Die Erinnerungen von Erna Martens erschienen in der Festschrift zur 700-Jahr-Feier der Gemeinde Reinbek 1938. 1861 geboren, besuchte Martens die Privatschule von Herrn Dr. Kröger in Reinbek und wurde im Anschluss selbst Lehrerin. Den Aufsatz schrieb sie bereits als „Studienrätin i. R.“, im Ruhestand. Mehrere Teile ihres Artikels, die sowohl über das Schulwesen Reinbeks im 19. Jahrhundert informieren als auch persönliche Einsichten der Autorin zeigen, wollen wir hier vorstellen:
Ach, du mein liebes, altes Reinbek! Siebenhundert Jahre alt bist du? Bei aller Bewunderung und Liebe zu dir, das hätte ich doch nicht gedacht! Genau siebzig Jahre freilich kenne ich dich schon! Denn als ich 1868 um Ostern sieben Jahre alt wurde, da betrat ich den mitten in deinen Wäldern und Wiesen gelegenen ersten „Fechtboden“ meines Lebens, deine Schule, und was ich mir da „erpauken“ durfte in meinen neun Lernjahren, das hat mir einen festen Halt gegeben für die Kämpfe auf den weiteren Fechtböden des Berufs- und Nichtberufsdaseins in meinen langen siebenundsiebzig Lebensjahren.
Wie sollte ich da nicht deiner gedenken in den Tagen, da man dich feiert. Ich tue es dankbaren Herzens, du liebes, altes Reinbek.

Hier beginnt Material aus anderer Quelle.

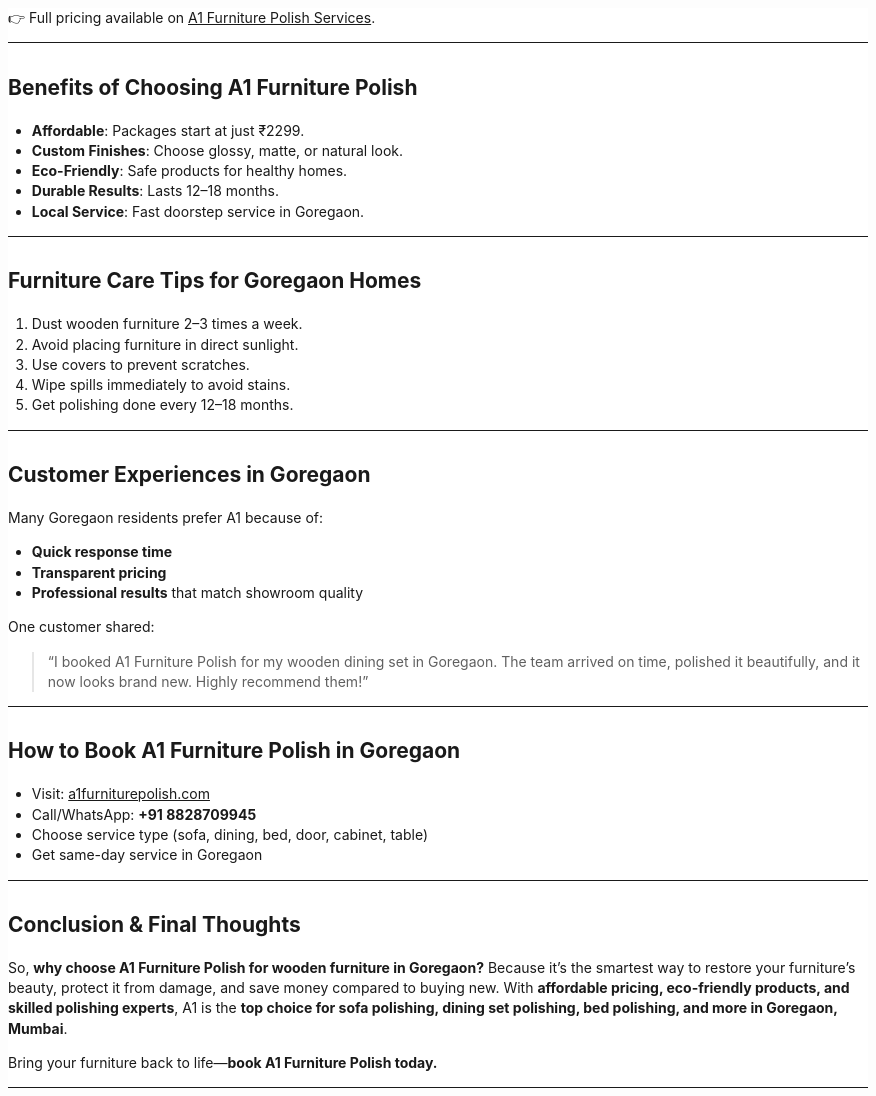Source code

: 👉 Full pricing available on [A1 Furniture Polish Services](https://a1furniturepolish.com/services).  

---

## **Benefits of Choosing A1 Furniture Polish**
- **Affordable**: Packages start at just ₹2299.  
- **Custom Finishes**: Choose glossy, matte, or natural look.  
- **Eco-Friendly**: Safe products for healthy homes.  
- **Durable Results**: Lasts 12–18 months.  
- **Local Service**: Fast doorstep service in Goregaon.  

---

## **Furniture Care Tips for Goregaon Homes**
1. Dust wooden furniture 2–3 times a week.  
2. Avoid placing furniture in direct sunlight.  
3. Use covers to prevent scratches.  
4. Wipe spills immediately to avoid stains.  
5. Get polishing done every 12–18 months.  

---

## **Customer Experiences in Goregaon**
Many Goregaon residents prefer A1 because of:  
- **Quick response time**  
- **Transparent pricing**  
- **Professional results** that match showroom quality  

One customer shared:  
> “I booked A1 Furniture Polish for my wooden dining set in Goregaon. The team arrived on time, polished it beautifully, and it now looks brand new. Highly recommend them!”  

---

## **How to Book A1 Furniture Polish in Goregaon**
- Visit: [a1furniturepolish.com](https://a1furniturepolish.com/)  
- Call/WhatsApp: **+91 8828709945**  
- Choose service type (sofa, dining, bed, door, cabinet, table)  
- Get same-day service in Goregaon  

---

## **Conclusion & Final Thoughts**
So, **why choose A1 Furniture Polish for wooden furniture in Goregaon?** Because it’s the smartest way to restore your furniture’s beauty, protect it from damage, and save money compared to buying new. With **affordable pricing, eco-friendly products, and skilled polishing experts**, A1 is the **top choice for sofa polishing, dining set polishing, bed polishing, and more in Goregaon, Mumbai**.  

Bring your furniture back to life—**book A1 Furniture Polish today.**  

---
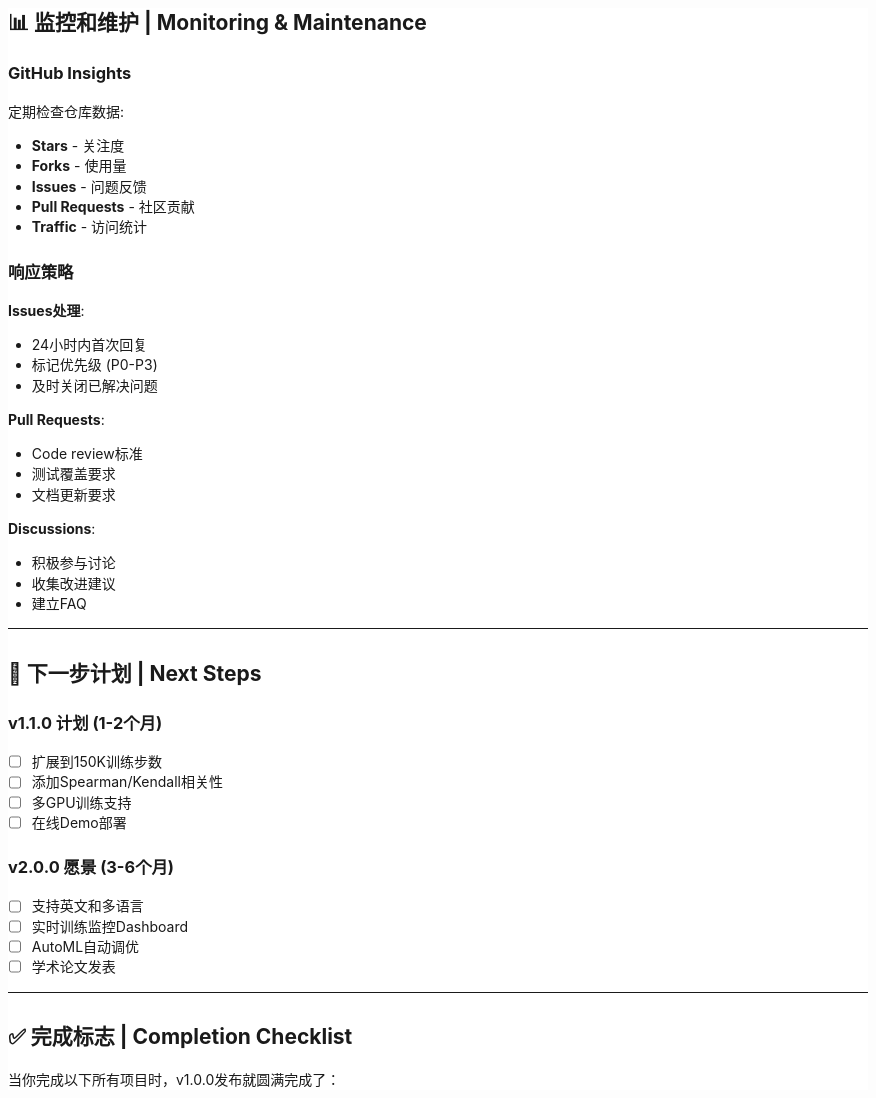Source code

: 
## 📊 监控和维护 | Monitoring & Maintenance

### GitHub Insights

定期检查仓库数据:
- **Stars** - 关注度
- **Forks** - 使用量
- **Issues** - 问题反馈
- **Pull Requests** - 社区贡献
- **Traffic** - 访问统计

### 响应策略

**Issues处理**:
- 24小时内首次回复
- 标记优先级 (P0-P3)
- 及时关闭已解决问题

**Pull Requests**:
- Code review标准
- 测试覆盖要求
- 文档更新要求

**Discussions**:
- 积极参与讨论
- 收集改进建议
- 建立FAQ

---

## 🎯 下一步计划 | Next Steps

### v1.1.0 计划 (1-2个月)

- [ ] 扩展到150K训练步数
- [ ] 添加Spearman/Kendall相关性
- [ ] 多GPU训练支持
- [ ] 在线Demo部署

### v2.0.0 愿景 (3-6个月)

- [ ] 支持英文和多语言
- [ ] 实时训练监控Dashboard
- [ ] AutoML自动调优
- [ ] 学术论文发表

---

## ✅ 完成标志 | Completion Checklist

当你完成以下所有项目时，v1.0.0发布就圆满完成了：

1867 zog mein Vater mit seiner Familie auf Carolinenhof ein; wir kamen aus dem östlichen Holstein. Reinbek hatte eine private Schule für Knaben und Mädchen. Herr Dr. Kröger und Frau Luise, geb. Behn, waren die Besitzer. Mit der Schule verbanden sie ein Pensionat für Ausländer. Meine Brüder wurden dort eingeschult. Als ich meine Mutter fragte, ob ich Ostern nicht auch in die Schule käme – ich war damals gerade sechs Jahre alt -, sagte sie zu meiner größten Enttäuschung: noch nicht, ich müßte noch ein Jahr lang warten; denn ich müßte meine zweijährige Schwester hüten. Ohne mich könnten sie im Hause nicht fertig werden. So mußte also das elfte Kind der Eltern des zwölften Kindes Hüterin werden. Ich konnte das schon damals verstehen und wartete. Von allgemeiner Schulpflicht ahnte mir natürlich noch nichts, aber mit sechs Jahren „helfen“ – das kannte ich schon. Würde man nicht auch heute einer so kinderreichen Familie gewisse Freiheiten mit Recht zugestehen? Man denke: dreimal vier!

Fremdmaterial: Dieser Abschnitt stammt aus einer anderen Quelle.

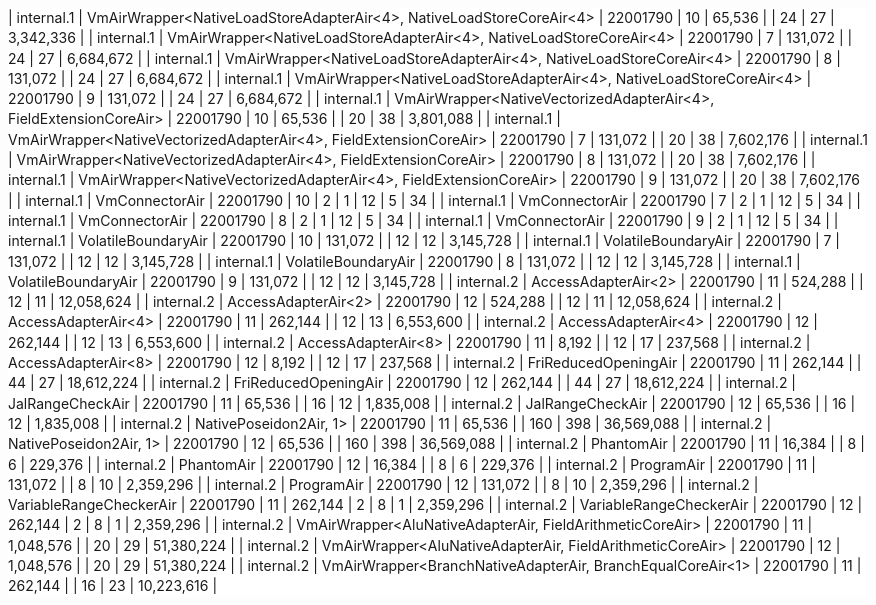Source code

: | internal.1 | VmAirWrapper<NativeLoadStoreAdapterAir<4>, NativeLoadStoreCoreAir<4> | 22001790 | 10 | 65,536 |  | 24 | 27 | 3,342,336 | 
| internal.1 | VmAirWrapper<NativeLoadStoreAdapterAir<4>, NativeLoadStoreCoreAir<4> | 22001790 | 7 | 131,072 |  | 24 | 27 | 6,684,672 | 
| internal.1 | VmAirWrapper<NativeLoadStoreAdapterAir<4>, NativeLoadStoreCoreAir<4> | 22001790 | 8 | 131,072 |  | 24 | 27 | 6,684,672 | 
| internal.1 | VmAirWrapper<NativeLoadStoreAdapterAir<4>, NativeLoadStoreCoreAir<4> | 22001790 | 9 | 131,072 |  | 24 | 27 | 6,684,672 | 
| internal.1 | VmAirWrapper<NativeVectorizedAdapterAir<4>, FieldExtensionCoreAir> | 22001790 | 10 | 65,536 |  | 20 | 38 | 3,801,088 | 
| internal.1 | VmAirWrapper<NativeVectorizedAdapterAir<4>, FieldExtensionCoreAir> | 22001790 | 7 | 131,072 |  | 20 | 38 | 7,602,176 | 
| internal.1 | VmAirWrapper<NativeVectorizedAdapterAir<4>, FieldExtensionCoreAir> | 22001790 | 8 | 131,072 |  | 20 | 38 | 7,602,176 | 
| internal.1 | VmAirWrapper<NativeVectorizedAdapterAir<4>, FieldExtensionCoreAir> | 22001790 | 9 | 131,072 |  | 20 | 38 | 7,602,176 | 
| internal.1 | VmConnectorAir | 22001790 | 10 | 2 | 1 | 12 | 5 | 34 | 
| internal.1 | VmConnectorAir | 22001790 | 7 | 2 | 1 | 12 | 5 | 34 | 
| internal.1 | VmConnectorAir | 22001790 | 8 | 2 | 1 | 12 | 5 | 34 | 
| internal.1 | VmConnectorAir | 22001790 | 9 | 2 | 1 | 12 | 5 | 34 | 
| internal.1 | VolatileBoundaryAir | 22001790 | 10 | 131,072 |  | 12 | 12 | 3,145,728 | 
| internal.1 | VolatileBoundaryAir | 22001790 | 7 | 131,072 |  | 12 | 12 | 3,145,728 | 
| internal.1 | VolatileBoundaryAir | 22001790 | 8 | 131,072 |  | 12 | 12 | 3,145,728 | 
| internal.1 | VolatileBoundaryAir | 22001790 | 9 | 131,072 |  | 12 | 12 | 3,145,728 | 
| internal.2 | AccessAdapterAir<2> | 22001790 | 11 | 524,288 |  | 12 | 11 | 12,058,624 | 
| internal.2 | AccessAdapterAir<2> | 22001790 | 12 | 524,288 |  | 12 | 11 | 12,058,624 | 
| internal.2 | AccessAdapterAir<4> | 22001790 | 11 | 262,144 |  | 12 | 13 | 6,553,600 | 
| internal.2 | AccessAdapterAir<4> | 22001790 | 12 | 262,144 |  | 12 | 13 | 6,553,600 | 
| internal.2 | AccessAdapterAir<8> | 22001790 | 11 | 8,192 |  | 12 | 17 | 237,568 | 
| internal.2 | AccessAdapterAir<8> | 22001790 | 12 | 8,192 |  | 12 | 17 | 237,568 | 
| internal.2 | FriReducedOpeningAir | 22001790 | 11 | 262,144 |  | 44 | 27 | 18,612,224 | 
| internal.2 | FriReducedOpeningAir | 22001790 | 12 | 262,144 |  | 44 | 27 | 18,612,224 | 
| internal.2 | JalRangeCheckAir | 22001790 | 11 | 65,536 |  | 16 | 12 | 1,835,008 | 
| internal.2 | JalRangeCheckAir | 22001790 | 12 | 65,536 |  | 16 | 12 | 1,835,008 | 
| internal.2 | NativePoseidon2Air<BabyBearParameters>, 1> | 22001790 | 11 | 65,536 |  | 160 | 398 | 36,569,088 | 
| internal.2 | NativePoseidon2Air<BabyBearParameters>, 1> | 22001790 | 12 | 65,536 |  | 160 | 398 | 36,569,088 | 
| internal.2 | PhantomAir | 22001790 | 11 | 16,384 |  | 8 | 6 | 229,376 | 
| internal.2 | PhantomAir | 22001790 | 12 | 16,384 |  | 8 | 6 | 229,376 | 
| internal.2 | ProgramAir | 22001790 | 11 | 131,072 |  | 8 | 10 | 2,359,296 | 
| internal.2 | ProgramAir | 22001790 | 12 | 131,072 |  | 8 | 10 | 2,359,296 | 
| internal.2 | VariableRangeCheckerAir | 22001790 | 11 | 262,144 | 2 | 8 | 1 | 2,359,296 | 
| internal.2 | VariableRangeCheckerAir | 22001790 | 12 | 262,144 | 2 | 8 | 1 | 2,359,296 | 
| internal.2 | VmAirWrapper<AluNativeAdapterAir, FieldArithmeticCoreAir> | 22001790 | 11 | 1,048,576 |  | 20 | 29 | 51,380,224 | 
| internal.2 | VmAirWrapper<AluNativeAdapterAir, FieldArithmeticCoreAir> | 22001790 | 12 | 1,048,576 |  | 20 | 29 | 51,380,224 | 
| internal.2 | VmAirWrapper<BranchNativeAdapterAir, BranchEqualCoreAir<1> | 22001790 | 11 | 262,144 |  | 16 | 23 | 10,223,616 |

Die „großen Brüder“ blieben nicht sehr lange im Hause. Warum nicht? Eltern pflegten damals nicht, ihren Kindern zu ihren Verfügungen Erklärungen zu geben oder gar Rechenschaft vor ihnen abzulegen. “Du wirst in Zukunft“ – das schien zu genügen. Ich aber weiß, daß wir Mädchen in der Schule immer und überall die besten Gelegenheiten hatten: die Disziplin war etwas so Selbstverständliches, daß von ihr nie die Rede war.
[…]
Ich habe nach dem Verlassen der Reinbeker Anstalt auf meinem Wege durch einen kleinen Teil der Hamburger Schulen die erfreulichsten Erfahrungen über meine Schulzeit eingeheimst. Es muß mit großer Sorgfalt sehr viel Stoff an uns herangebracht worden sein, der nicht immer Schulstoff war. Das bemerkten die Lehrer im Seminar [zur Lehrerausbildung], von denen ich mehrmals gefragt wurde, welche Schule ich eigentlich besucht hätte, sie schien aus dem Rahmen der Hamburger Schulen herauszufallen. Ich bekannte mich dann mit einem gewissen Stolz zu Reinbek. Aber ich selbst bemerkte, als die Lust an Methodik in mir erwachte, daß man in Reinbek – wie wohl selten an einem so kleinen Ort und einer so kleinen Schule – durchaus auf den Spuren des Modernen gewandelt war und das „gute Neue“ auch angewandt hatte.
Erna Martens: Erinnerungen an die Schulzeit. In: Festschrift zur 700-Jahrfeier der Gemeinde Reinbek. 1238-1938. Reinbek 1938, S. 162-169.